La demanda del ex alcalde Alfredo Córdoba de pedirle al Tribunal Supremo de Elecciones (TSE) restaurarlo en su puesto y demandar la Municipalidad y la alcaldesa Karol Salas a juicio de dos juristas consultados, uno de ellos con especialidad en derecho administrativo, no tiene pies ni cabeza.

Según uno de los juristas que pidió no revelar su nombre:

«La petitoria de la medida cautelar solicitada por el Sr. Córdoba en su demanda contra la Municipalidad de San Carlos es legalmente imposible de cumplir, y por ende improcedente.

La pérdida de la condición de Alcalde del Sr. Córdoba surge de una resolución que ya está firme y que fue dictada por un órgano legalmente competente, y ejecutada por el Tribunal Supremo de Elecciones, que, a su vez, es el ente legalmente competente para ejecutarla. En la práctica, el intento del ex alcalde busca desconocer lo dispuesto en una sentencia firme abriendo otro proceso judicial, pero eso no es posible en el marco legal costarricense.

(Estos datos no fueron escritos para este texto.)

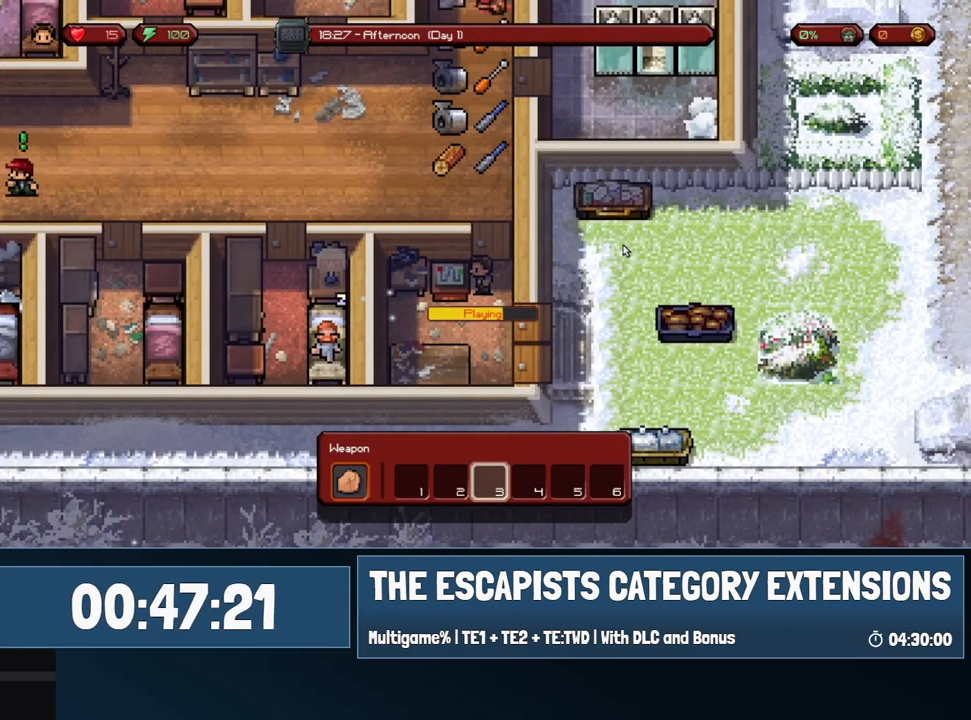
{"keys": [], "mouse": [], "events": []}
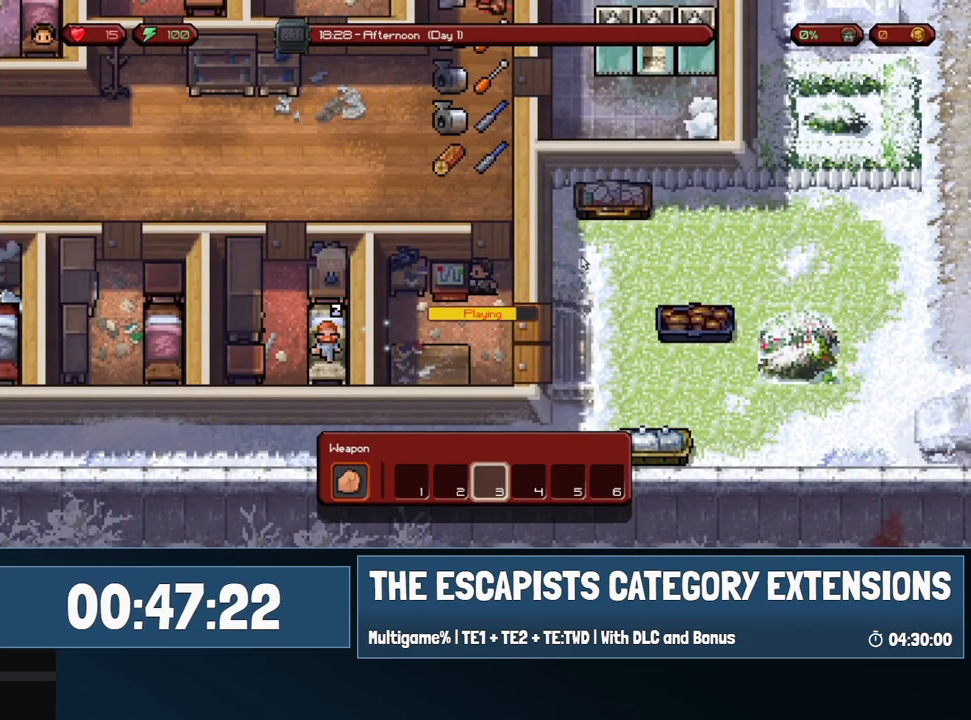
{"keys": [], "mouse": [], "events": []}
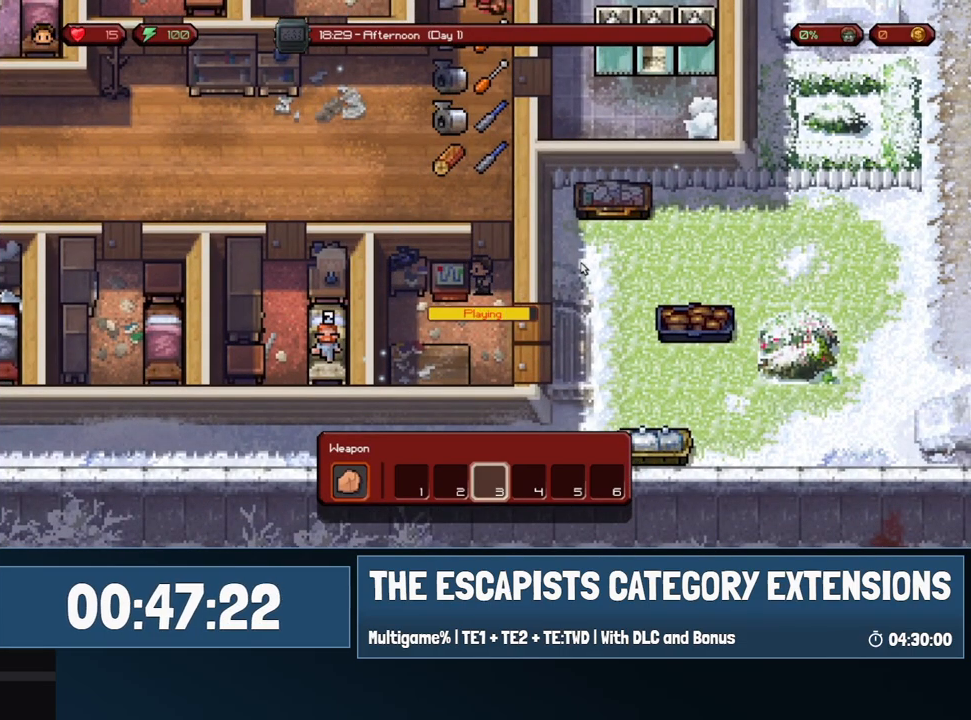
{"keys": [], "mouse": [], "events": [[183, "mouse_left", "down"], [367, "mouse_left", "up"]]}
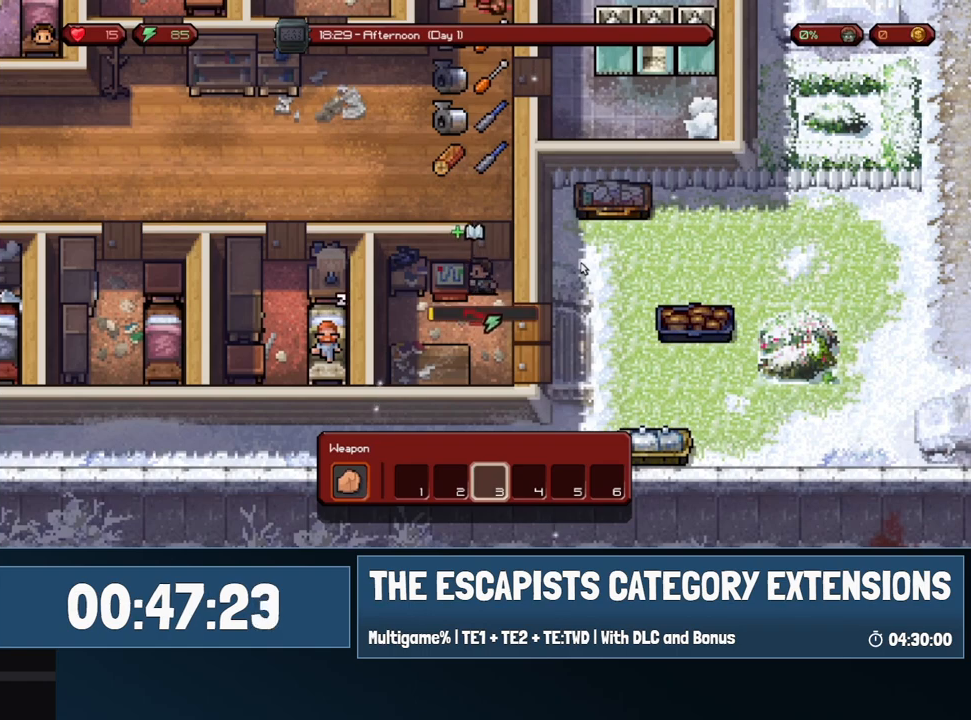
{"keys": [], "mouse": [], "events": []}
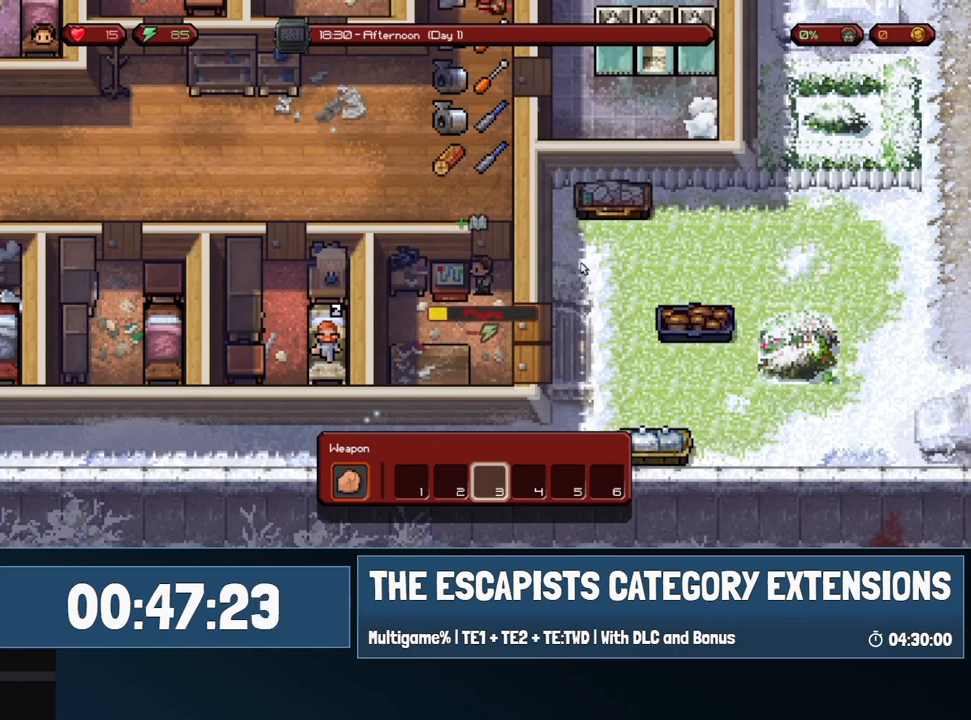
{"keys": [], "mouse": [], "events": []}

Uno de los elementos exigidos para entrar a conocer si una medida cautelar puede resultar procedente o no es lo que se conoce legalmente como «apariencia de buen derecho», y en este caso, ya de entrada, parece evidente que no puede haber «apariencia de buen derecho» cuando existe mala fe en la persona que, sabiéndose destituido por actuaciones irregulares demostradas, pretende «regresar» a su puesto como si nada hubiera pasado y como si condición de Alcalde siguiera existiendo, cosa que no es así.

La maniobra de Córdoba Soro luce como un acto desesperado, carente de fundamento y, por sobre todo, ofensivo para la inteligencia de los ciudadanos del Cantón.

tema del efecto automático y de la competencia para ejecutar fue claramente discutido en el Voto del TSE, vea este segmento donde explica por qué se pierde la credencial toda: » IV.- Sobre los alegatos del Alcalde Córdoba Soro y de su representante legal. Para una mayor claridad expositiva y sin perjuicio de los razonamientos que se harán en el siguiente considerando, corresponde referirse –por separado– a los alegatos planteados por el funcionario interesado y por su representante.

a) Escrito del señor Córdoba Soro. El servidor sentenciado, en su escrito del 24 de junio de 2022, se opone al proceso en su contra porque:

1) Considera que, en esta fase de ejecución, no se puede modificar lo resuelto por el Tribunal Penal de Hacienda y Función Pública, por lo que si esa autoridad inhabilitó para ejercer cargos públicos y de elección popular, entonces no podría cancelarse la credencial (en su criterio, esta sería una sanción distinta a la ordenada).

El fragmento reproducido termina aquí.